4 Gründe für die Einführung einer Sozialpolitik? 

A:

1. Bismarcks Ziel der Einführung eines Sozialversicherungssystems diente der Abwehr der erstarkenden Sozialdemokratie 


2. Einheitliche Regelung im gesamten Reichsgebiet 


3. Nachfolge einer alten Tradition in der der Patriarchat Verantwortung für seine Untergebenen übernimmt. Bismarck wollte die Arbeiter, ähnliche wie Staatsbeamte, eng an den herrschenden monarchischen Staat binden. 


4. Rascher ökonomischer Wandel und Bevölkerungswachstum in den Städten erforderten soziale Lösungsansätze. 

Q:

Welche hoheitlichen Aufgaben wurden, im Zuge des Abbaus des zentralistischen Staates, an die Kommunen übertragen? 

A:

- Staatlicher Wohnungsbau, Abfallbeseitigung, Kanalisation


- besonders gefördert wurde der Wohnungsbau ab 1892, da durch die Cholerapandemie 8000 Menschen starben 

Cholerapandemie: Trinkwasser wurde verschmutzt durch Kleintiere die durch die Kanalisation kamen

Dadurch musste das Wasser zurückgehalten werden und im Rückhaltebecken abgeschöpft werden. 

> Viertel wurde abgerissen 

> Wohnungen wurden aus Staatsmitteln gebaut, mit einem Nutzgarten für Gemüse und Tiere 

Q:

Kommunen gaben 1894 hoheitliche Aufgaben weiter

A:

- 1894 Erstes städtisches Arbeitsamt Esslingen 


- 1918 Anerkennung der Gewerkschaften durch den Staat (Einführung des 8 Stunden Tags 


- 1920 Reichsamt für Arbeitsvermittlung 


- 1924 Öffentliche Fürsorge (Präventiv), Gesundheits- und Jugendämter 


- 1930 26 Wochen Anspruch auf Arbeitslosengeld, wenn zuvor 26 Wochen sozialversicherungspflichtig gearbeitet wurde

Q:

Welche Folgen brachte die Weltwirtschaftskrise 1932 mit sich? 

A:

- 6 Millionen Arbeitslose bei 12 Millionen Beschäftigten 


- Reichstagswahlen 1932 > durch die Krise profitierte vor allen die NSDAP 

Q:

Welche Veränderungen/Gesetze brachte das Dritte Reich mit sich? (ab 1933) 

A:

- 1933 Säuberung von liberalen Beamten aus den Sozialdiensten 


- 1934 Einführung des Muttertags


- 1936 Kindergeld ab dem 5. Kind


- 1938 Mutterkreuz in Gold ab dem 8. Kind 


- 1940 Kindergeld ab dem 3. Kind


Der Mann ging arbeiten und die Frau bekam so viele Kinder wie möglich. Je mehr Kinder es gab, desto mehr konnte man in den Krieg schicken 

Q:

Welche Probleme entstanden durch die Expansionswelle 1949-1990? 

A:

- Wohnungsnot durch Kriegszerstörungen 

- Bewältigung des Flüchtlichngsstroms 7,9 Millionen aus ehemaligen Ostgebieten und 1,5 Millionen aus der DDR

- Versorgung von 4,1 Millionen Kriegsopfern (Invaliden, Witwen, Waisen, Opfer des NS-Regimes) 

- Rentenarmut

Q:

Das Bundessozialhilfegesetz wurde vom SGB VII abgelöst, welche Änderungen traten auf? 

A:

- Das Dreiecksverhältnis zwischen Staat, Träger und Leistungsempfänger löste sich auf. 
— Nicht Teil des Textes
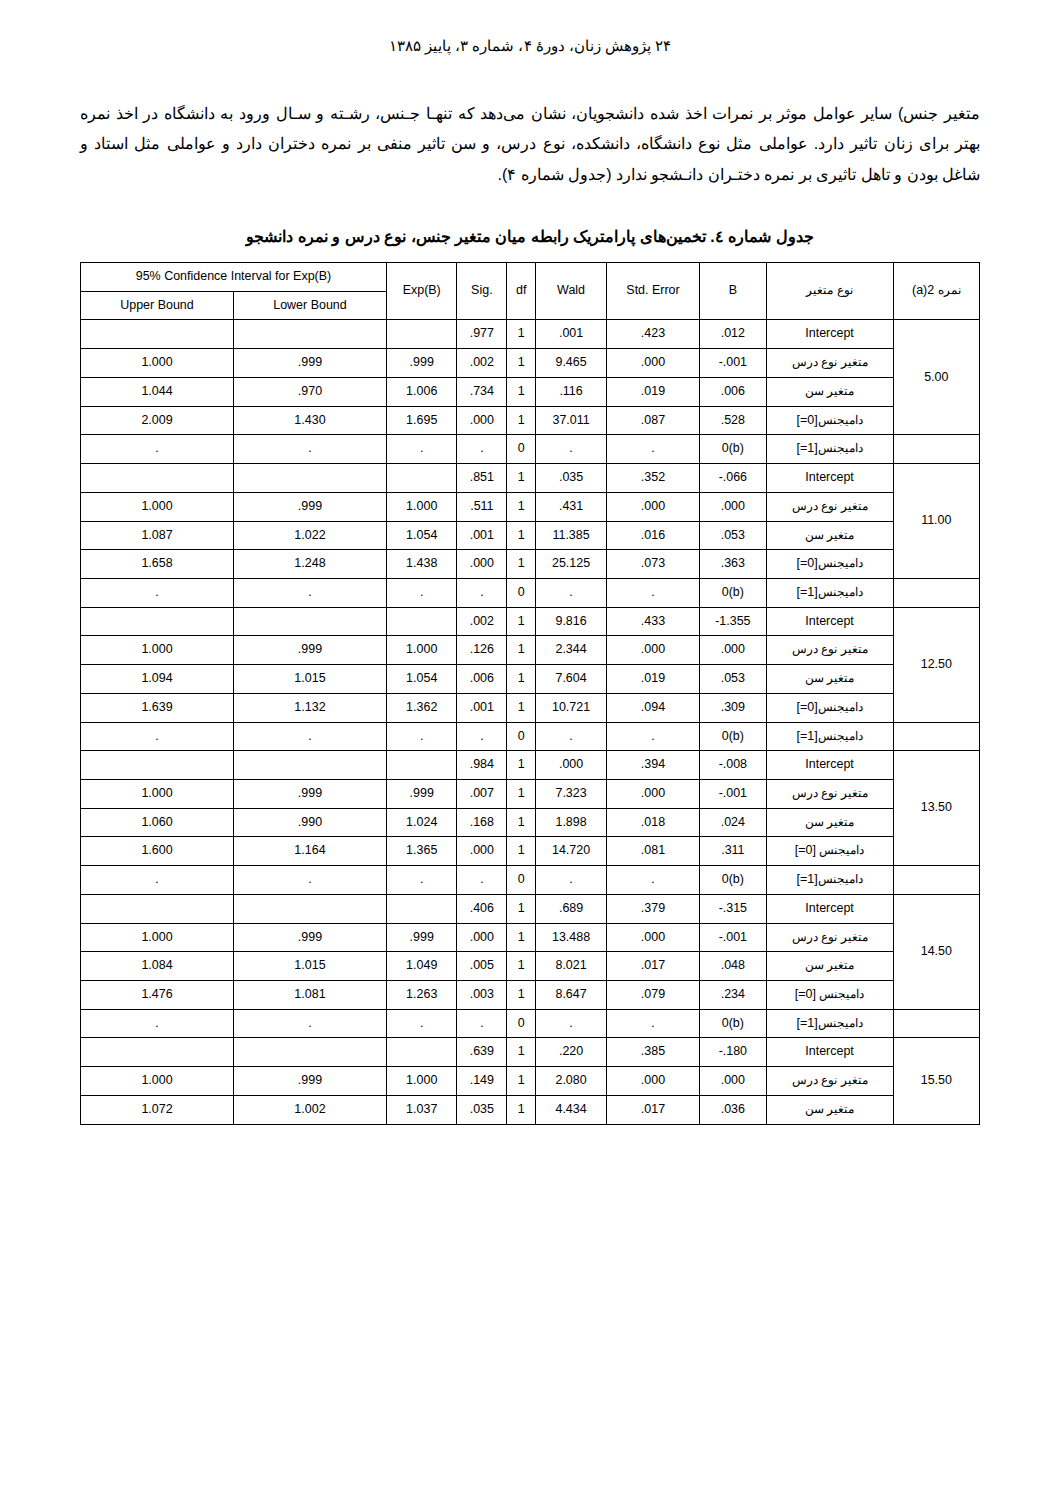۲۴ پژوهش زنان، دورهٔ ۴، شماره ۳، پاییز ۱۳۸۵
متغیر جنس) سایر عوامل موثر بر نمرات اخذ شده دانشجویان، نشان می‌دهد که تنهـا جـنس، رشـته و سـال ورود به دانشگاه در اخذ نمره بهتر برای زنان تاثیر دارد. عواملی مثل نوع دانشگاه، دانشکده، نوع درس، و سن تاثیر منفی بر نمره دختران دارد و عواملی مثل استاد و شاغل بودن و تاهل تاثیری بر نمره دختـران دانـشجو ندارد (جدول شماره ۴).
جدول شماره ٤. تخمین‌های پارامتریک رابطه میان متغیر جنس، نوع درس و نمره دانشجو
| 95% Confidence Interval for Exp(B) | Exp(B) | Sig. | df | Wald | Std. Error | B | نوع متغیر | نمره 2(a) |
| --- | --- | --- | --- | --- | --- | --- | --- | --- |
| Upper Bound | Lower Bound |
| | | | .977 | 1 | .001 | .423 | .012 | Intercept | 5.00 |
| 1.000 | .999 | .999 | .002 | 1 | 9.465 | .000 | -.001 | متغیر نوع درس |
| 1.044 | .970 | 1.006 | .734 | 1 | .116 | .019 | .006 | متغیر سن |
| 2.009 | 1.430 | 1.695 | .000 | 1 | 37.011 | .087 | .528 | دامیجنس[0=] |
| . | . | . | . | 0 | . | . | 0(b) | دامیجنس[1=] | |
| | | | .851 | 1 | .035 | .352 | -.066 | Intercept | 11.00 |
| 1.000 | .999 | 1.000 | .511 | 1 | .431 | .000 | .000 | متغیر نوع درس |
| 1.087 | 1.022 | 1.054 | .001 | 1 | 11.385 | .016 | .053 | متغیر سن |
| 1.658 | 1.248 | 1.438 | .000 | 1 | 25.125 | .073 | .363 | دامیجنس[0=] |
| . | . | . | . | 0 | . | . | 0(b) | دامیجنس[1=] | |
| | | | .002 | 1 | 9.816 | .433 | -1.355 | Intercept | 12.50 |
| 1.000 | .999 | 1.000 | .126 | 1 | 2.344 | .000 | .000 | متغیر نوع درس |
| 1.094 | 1.015 | 1.054 | .006 | 1 | 7.604 | .019 | .053 | متغیر سن |
| 1.639 | 1.132 | 1.362 | .001 | 1 | 10.721 | .094 | .309 | دامیجنس[0=] |
| . | . | . | . | 0 | . | . | 0(b) | دامیجنس[1=] | |
| | | | .984 | 1 | .000 | .394 | -.008 | Intercept | 13.50 |
| 1.000 | .999 | .999 | .007 | 1 | 7.323 | .000 | -.001 | متغیر نوع درس |
| 1.060 | .990 | 1.024 | .168 | 1 | 1.898 | .018 | .024 | متغیر سن |
| 1.600 | 1.164 | 1.365 | .000 | 1 | 14.720 | .081 | .311 | دامیجنس [0=] |
| . | . | . | . | 0 | . | . | 0(b) | دامیجنس[1=] | |
| | | | .406 | 1 | .689 | .379 | -.315 | Intercept | 14.50 |
| 1.000 | .999 | .999 | .000 | 1 | 13.488 | .000 | -.001 | متغیر نوع درس |
| 1.084 | 1.015 | 1.049 | .005 | 1 | 8.021 | .017 | .048 | متغیر سن |
| 1.476 | 1.081 | 1.263 | .003 | 1 | 8.647 | .079 | .234 | دامیجنس [0=] |
| . | . | . | . | 0 | . | . | 0(b) | دامیجنس[1=] | |
| | | | .639 | 1 | .220 | .385 | -.180 | Intercept | 15.50 |
| 1.000 | .999 | 1.000 | .149 | 1 | 2.080 | .000 | .000 | متغیر نوع درس |
| 1.072 | 1.002 | 1.037 | .035 | 1 | 4.434 | .017 | .036 | متغیر سن |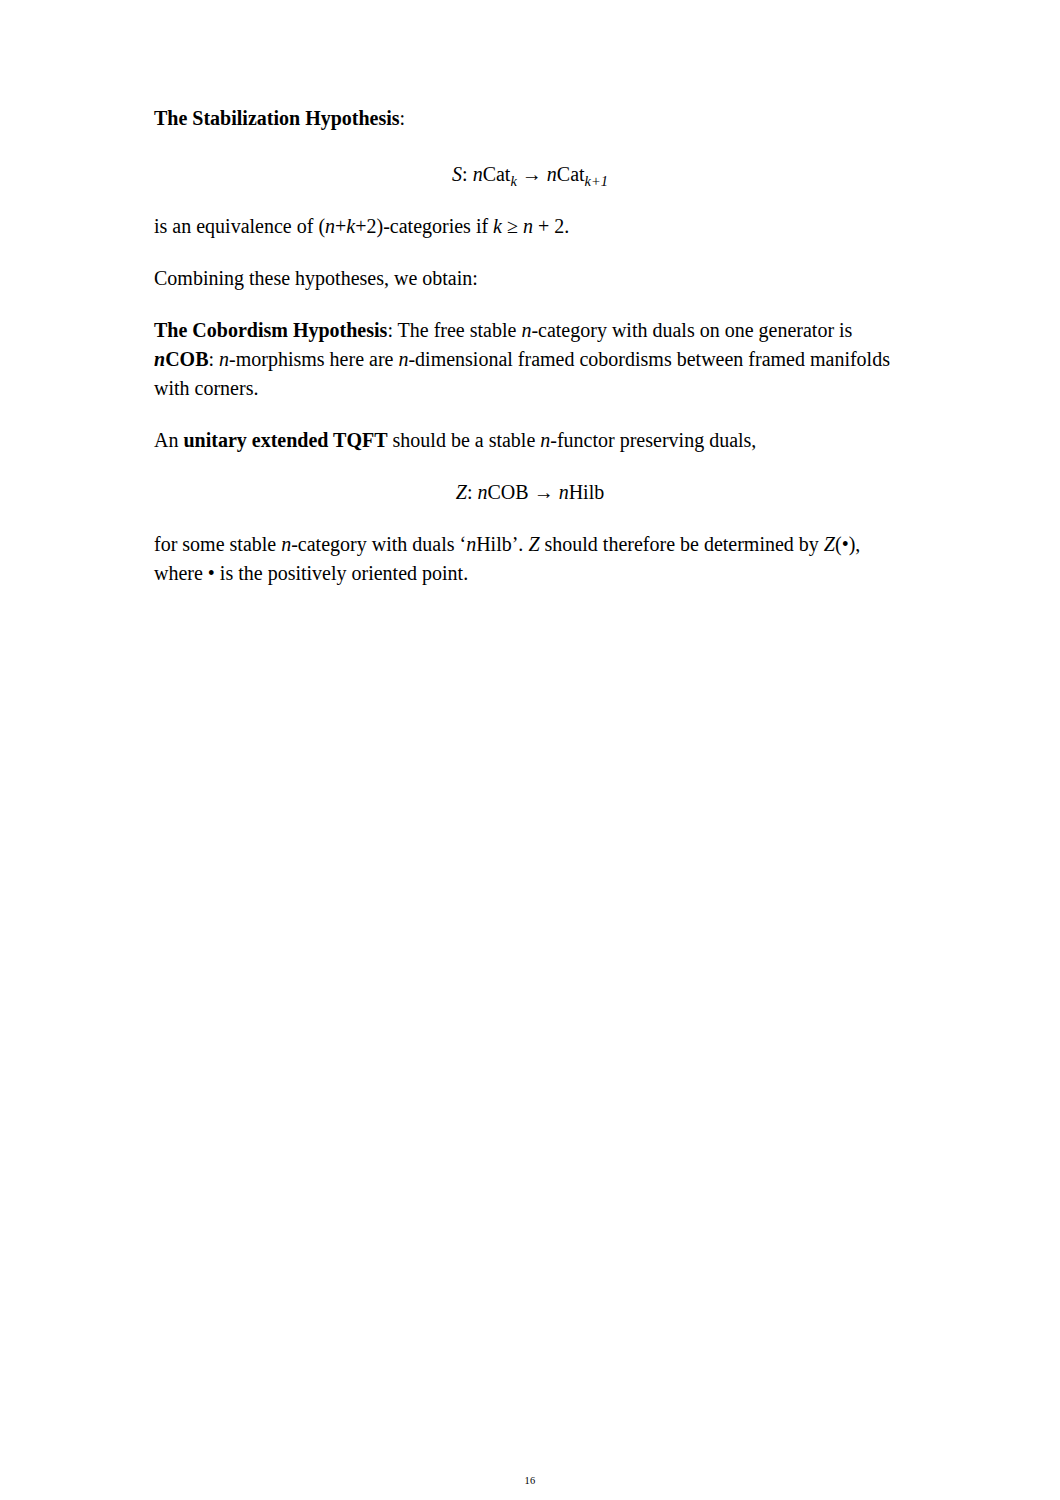The Stabilization Hypothesis:
S: nCatk → nCatk+1
is an equivalence of (n+k+2)-categories if k ≥ n + 2.
Combining these hypotheses, we obtain:
The Cobordism Hypothesis: The free stable n-category with duals on one generator is nCOB: n-morphisms here are n-dimensional framed cobordisms between framed manifolds with corners.
An unitary extended TQFT should be a stable n-functor preserving duals,
Z: nCOB → nHilb
for some stable n-category with duals ‘nHilb’. Z should therefore be determined by Z(•), where • is the positively oriented point.
16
Nun hieß es: der Träger bekam das Geld vom Staat um es an den Kunden weiter zu geben, dieser konnte selbst entscheiden welchen Träger er nahm und bei Unzufriedenheit wechseln. 

Das Persönliche Budget ist da um sich Dienstleistungen zu kaufen. 


- Wegfall vom Kleidergeld (zweimal jährlich) 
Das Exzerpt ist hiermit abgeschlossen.